L’indépendance, proclamée le 20 mars 1956, ouvre la voie à des évolutions fondamentales : l’élection de l’Assemblée Nationale Constituante, le 26 mars 1956, permet bientôt le passage paisible du régime monarchique au régime républicain. Le pouvoir, désormais, puise sa légitimité non plus dans l’institution beylicale, mais dans l’institution élue. La légitimité du pouvoir devient électorale. Ce maillon de la chaîne des révolutions tunisiennes n’est pas saisi dans sa portée révolutionnaire, sans doute parce qu’il prolonge la légitimité bourguibienne qui transcende l’état de fait et qui paraît suffire pour valider le bond institutionnel.

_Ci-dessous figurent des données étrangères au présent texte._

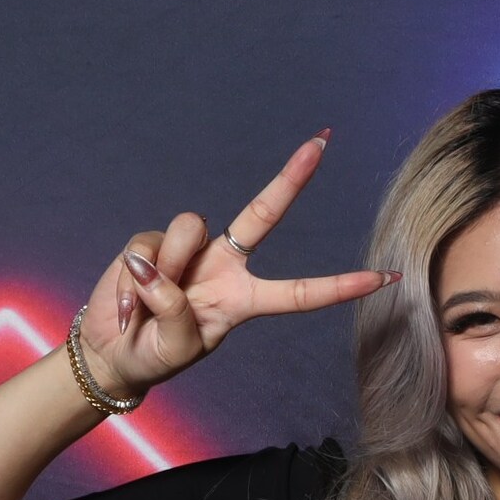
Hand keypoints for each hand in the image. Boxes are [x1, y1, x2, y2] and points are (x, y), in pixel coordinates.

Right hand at [76, 130, 396, 396]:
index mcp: (244, 299)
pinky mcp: (151, 244)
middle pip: (263, 214)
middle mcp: (224, 266)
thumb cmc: (156, 356)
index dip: (341, 286)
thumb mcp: (176, 349)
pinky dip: (132, 280)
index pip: (300, 293)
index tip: (386, 278)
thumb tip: (157, 268)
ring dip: (164, 270)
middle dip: (292, 178)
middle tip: (322, 142)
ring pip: (189, 230)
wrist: (113, 354)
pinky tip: (127, 305)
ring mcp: (189, 251)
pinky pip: (145, 247)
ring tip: (146, 308)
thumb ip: (176, 312)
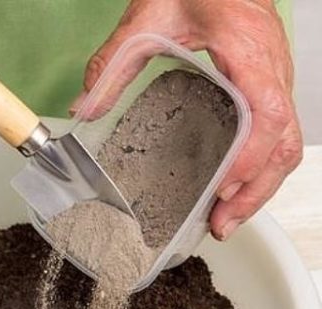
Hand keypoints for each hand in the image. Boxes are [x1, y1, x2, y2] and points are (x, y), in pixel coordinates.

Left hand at [73, 0, 301, 239]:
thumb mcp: (147, 18)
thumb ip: (114, 63)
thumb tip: (85, 107)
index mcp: (247, 50)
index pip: (266, 112)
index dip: (249, 156)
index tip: (222, 187)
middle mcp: (272, 70)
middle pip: (284, 143)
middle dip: (255, 190)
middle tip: (220, 224)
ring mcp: (276, 80)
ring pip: (287, 144)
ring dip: (259, 187)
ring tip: (225, 218)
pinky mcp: (269, 87)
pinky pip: (278, 134)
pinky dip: (259, 167)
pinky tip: (233, 187)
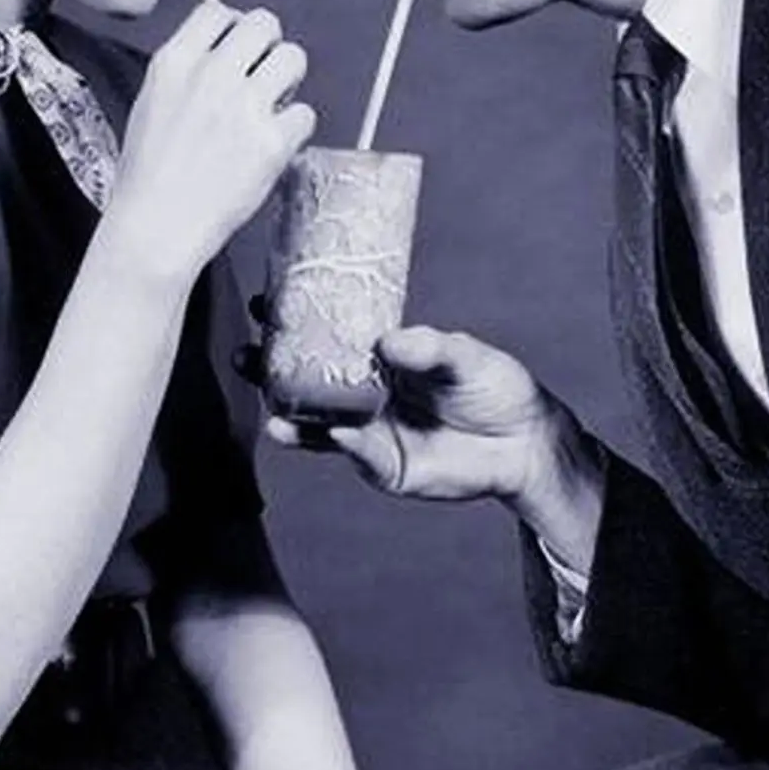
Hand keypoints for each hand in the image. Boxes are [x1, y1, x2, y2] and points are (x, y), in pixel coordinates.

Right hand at [112, 3, 314, 279]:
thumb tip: (224, 54)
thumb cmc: (148, 178)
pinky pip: (307, 113)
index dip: (235, 27)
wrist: (156, 228)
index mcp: (174, 64)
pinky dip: (296, 129)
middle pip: (264, 23)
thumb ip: (187, 72)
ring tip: (272, 107)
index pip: (217, 11)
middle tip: (263, 75)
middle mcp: (211, 76)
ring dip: (289, 80)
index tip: (239, 47)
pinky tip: (276, 144)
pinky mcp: (272, 143)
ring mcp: (244, 107)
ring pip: (294, 57)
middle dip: (269, 46)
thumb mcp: (150, 105)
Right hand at [266, 325, 602, 562]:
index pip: (325, 338)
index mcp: (377, 358)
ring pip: (318, 425)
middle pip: (305, 383)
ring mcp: (369, 431)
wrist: (523, 441)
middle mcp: (364, 394)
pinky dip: (343, 442)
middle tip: (246, 356)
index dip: (292, 323)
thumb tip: (388, 341)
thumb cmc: (492, 385)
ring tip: (273, 412)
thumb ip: (428, 347)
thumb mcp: (464, 354)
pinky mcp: (384, 465)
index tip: (263, 303)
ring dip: (292, 418)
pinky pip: (355, 453)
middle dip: (270, 372)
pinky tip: (336, 431)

Habib Bourguiba, hissé à la tête de l’Exécutif en avril 1956, conçoit de longue date la Tunisie moderne, la Tunisie arrachée à l’archaïsme et qui se lance à rattraper la caravane de la civilisation. De très belles pages sont consacrées à cet épisode effervescent : la Tunisie se recrée, se resitue dans son temps, fixe les enjeux, mobilise les moyens, reconstruit l’édifice. Elle se distingue par la clarté stratégique et par la netteté de la philosophie de l’homme qui l’anime et qui l’inspire. Les témoignages des contemporains sont éloquents. La bataille du développement est déclarée plus importante que la lutte pour l’indépendance, l’impératif du progrès prévaut sur les idéaux démocratiques, la rationalité prévaut sur le dogme. L’auteur affirme : « nos progrès d’aujourd’hui et de demain seront à jamais le fruit de la Révolution bourguibienne engagée durant cette période cruciale. Et cette Révolution ne pouvait être accomplie sans ‘‘choc’’ ».

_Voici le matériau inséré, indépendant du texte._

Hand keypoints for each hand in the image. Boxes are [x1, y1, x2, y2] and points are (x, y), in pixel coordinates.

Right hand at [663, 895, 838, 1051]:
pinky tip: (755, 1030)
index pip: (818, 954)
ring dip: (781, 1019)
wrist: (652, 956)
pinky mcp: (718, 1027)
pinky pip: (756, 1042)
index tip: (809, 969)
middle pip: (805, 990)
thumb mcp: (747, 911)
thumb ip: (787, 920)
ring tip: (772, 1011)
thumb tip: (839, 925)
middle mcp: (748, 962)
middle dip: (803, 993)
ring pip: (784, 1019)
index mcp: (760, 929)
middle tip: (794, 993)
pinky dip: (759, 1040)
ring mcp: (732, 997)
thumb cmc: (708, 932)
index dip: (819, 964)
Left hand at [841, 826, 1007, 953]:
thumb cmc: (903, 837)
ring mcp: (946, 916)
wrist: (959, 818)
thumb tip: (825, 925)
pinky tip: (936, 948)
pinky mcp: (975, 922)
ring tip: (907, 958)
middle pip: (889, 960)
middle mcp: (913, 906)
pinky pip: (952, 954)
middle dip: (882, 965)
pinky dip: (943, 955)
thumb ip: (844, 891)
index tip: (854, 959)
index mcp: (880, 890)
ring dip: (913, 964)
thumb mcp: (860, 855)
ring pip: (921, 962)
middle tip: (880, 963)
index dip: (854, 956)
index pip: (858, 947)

Les réformes fondamentales portent sur la conquête de la souveraineté économique, sur la construction nationale et la mobilisation de l’investissement. Elles se développent dans un contexte économique en voie de mondialisation où l’Europe occupe une position prépondérante, et dans un système mondial relativement équilibré où la Tunisie indépendante est comprise, respectée et fermement soutenue. Sur ce fond, la problématique du développement économique et les choix politiques et culturels inhérents déterminent la longue œuvre historique de la Révolution tunisienne.

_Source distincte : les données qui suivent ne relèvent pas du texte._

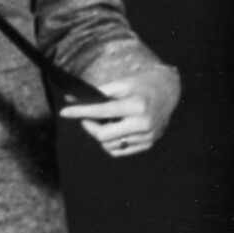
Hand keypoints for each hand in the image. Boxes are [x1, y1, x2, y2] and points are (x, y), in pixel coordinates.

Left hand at [60, 66, 179, 158]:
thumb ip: (98, 92)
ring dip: (100, 134)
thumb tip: (71, 98)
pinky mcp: (148, 143)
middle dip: (89, 127)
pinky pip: (120, 150)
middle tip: (84, 118)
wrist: (170, 91)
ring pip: (110, 145)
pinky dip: (110, 142)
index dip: (79, 112)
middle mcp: (143, 123)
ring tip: (103, 121)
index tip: (63, 112)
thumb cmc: (142, 84)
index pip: (101, 112)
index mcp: (137, 105)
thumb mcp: (122, 83)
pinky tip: (112, 129)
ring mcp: (147, 136)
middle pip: (103, 135)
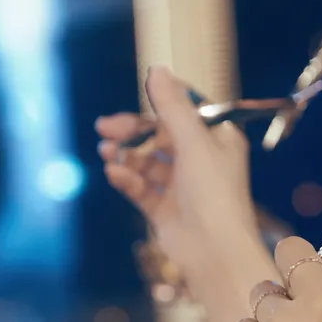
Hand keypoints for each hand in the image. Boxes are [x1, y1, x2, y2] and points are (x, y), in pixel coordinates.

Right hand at [97, 67, 259, 265]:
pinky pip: (142, 188)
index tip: (138, 97)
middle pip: (160, 136)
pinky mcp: (166, 210)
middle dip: (133, 131)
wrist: (214, 252)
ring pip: (148, 162)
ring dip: (127, 156)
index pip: (187, 112)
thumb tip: (157, 69)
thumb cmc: (213, 193)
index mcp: (218, 140)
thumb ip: (172, 107)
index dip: (162, 103)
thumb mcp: (193, 142)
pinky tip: (115, 174)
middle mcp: (201, 160)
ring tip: (106, 152)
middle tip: (104, 127)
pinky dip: (128, 179)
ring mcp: (182, 187)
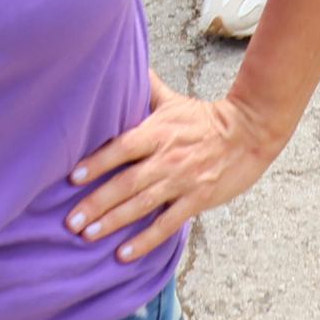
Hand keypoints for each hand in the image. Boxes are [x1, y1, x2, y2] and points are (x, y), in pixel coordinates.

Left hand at [68, 73, 282, 261]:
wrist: (249, 133)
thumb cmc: (206, 119)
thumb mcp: (174, 101)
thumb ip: (147, 89)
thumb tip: (124, 64)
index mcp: (158, 132)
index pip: (122, 147)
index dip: (97, 162)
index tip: (73, 178)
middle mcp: (167, 158)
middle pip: (127, 182)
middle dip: (97, 202)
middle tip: (71, 221)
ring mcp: (182, 181)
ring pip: (143, 205)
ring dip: (114, 222)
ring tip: (88, 236)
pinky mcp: (197, 200)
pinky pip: (167, 224)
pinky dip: (145, 240)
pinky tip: (124, 254)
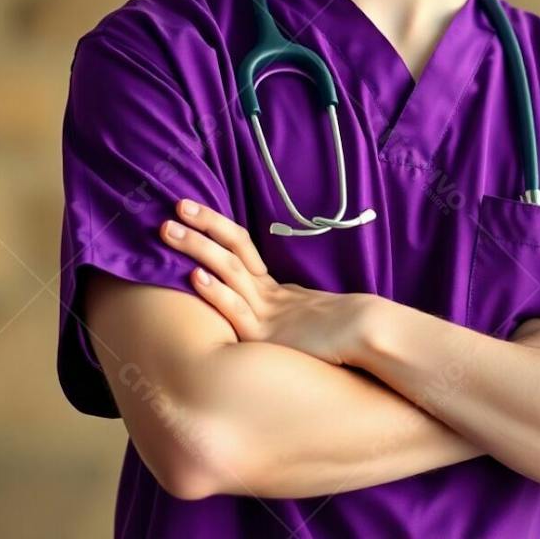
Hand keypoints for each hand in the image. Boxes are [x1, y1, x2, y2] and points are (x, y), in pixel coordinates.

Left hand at [160, 198, 370, 365]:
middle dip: (202, 227)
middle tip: (176, 205)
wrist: (370, 334)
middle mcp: (267, 294)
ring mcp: (265, 312)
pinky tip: (194, 277)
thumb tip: (268, 314)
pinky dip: (215, 292)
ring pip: (227, 271)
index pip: (242, 247)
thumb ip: (285, 313)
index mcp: (275, 289)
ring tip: (169, 231)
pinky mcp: (267, 335)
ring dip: (197, 249)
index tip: (193, 210)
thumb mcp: (307, 317)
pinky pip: (236, 310)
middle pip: (231, 249)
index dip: (217, 227)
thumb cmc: (345, 331)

Certains grands axes – la généralisation de l’enseignement, le statut de la femme, l’abolition des Habous, la promotion de la sécurité sociale– sont menés à terme. A tous égards, les réalisations sont cohérentes, le bilan positif, parfois superbe. L’auteur exalte l’instauration de la sécurité sociale, sa structuration et ses records. Ces percées constituent, dans l’histoire nationale, une révolution.
Sur le tard, le long règne de Bourguiba est brouillé par la raideur du monopartisme, le blocage de la démocratie, les frustrations consécutives aux crises économiques : les explosions de moins en moins contenues de la classe politique et de la société civile, légitimement exigeantes, posent le problème de l’autoritarisme et des libertés démocratiques.
Les prémisses de l’évolution démocratique ne tardent pas à menacer la majorité électorale, invariablement acquise au profit du système bourguibien. Les élections pluralistes du 1er novembre 1981 donnent le coup de semonce: tout prouve que des instructions émanant de Carthage dictent de proclamer la victoire totale du Parti au pouvoir. Or, au-delà de l’appel démocratique, le pluralisme recèle aussi l’appel sournois d’un courant islamiste dont nul ne soupçonnait la profondeur, ni la violence ni la résilience.
Tandis que l’Algérie voisine subit, de plein fouet, la fureur islamiste surgie aux élections municipales de juin 1990, et combattue par l’armée tout au long d’une décennie noire, la menace en Tunisie est tenue en échec dès la relève du Président Bourguiba en novembre 1987. L’épreuve entraîne la montée en puissance de l’appareil de sécurité qui s’en prévaut pour se recentrer, pour justifier et proroger l’autoritarisme et pour ouvrir la voie à de nouveaux fléaux : les affaires, les détournements, la corruption, la déchéance de l’Etat. Nul n’écoute les voix populaires.
La Révolution, c’est la voix populaire. Prévaudra-t-elle ? Mahmoud Ben Romdhane présente une thèse ample, sévère et ardente. Elle lève le voile sur l’acte même, sur les répliques et, plus au fond, sur la société tunisienne, ses envolées et ses limites.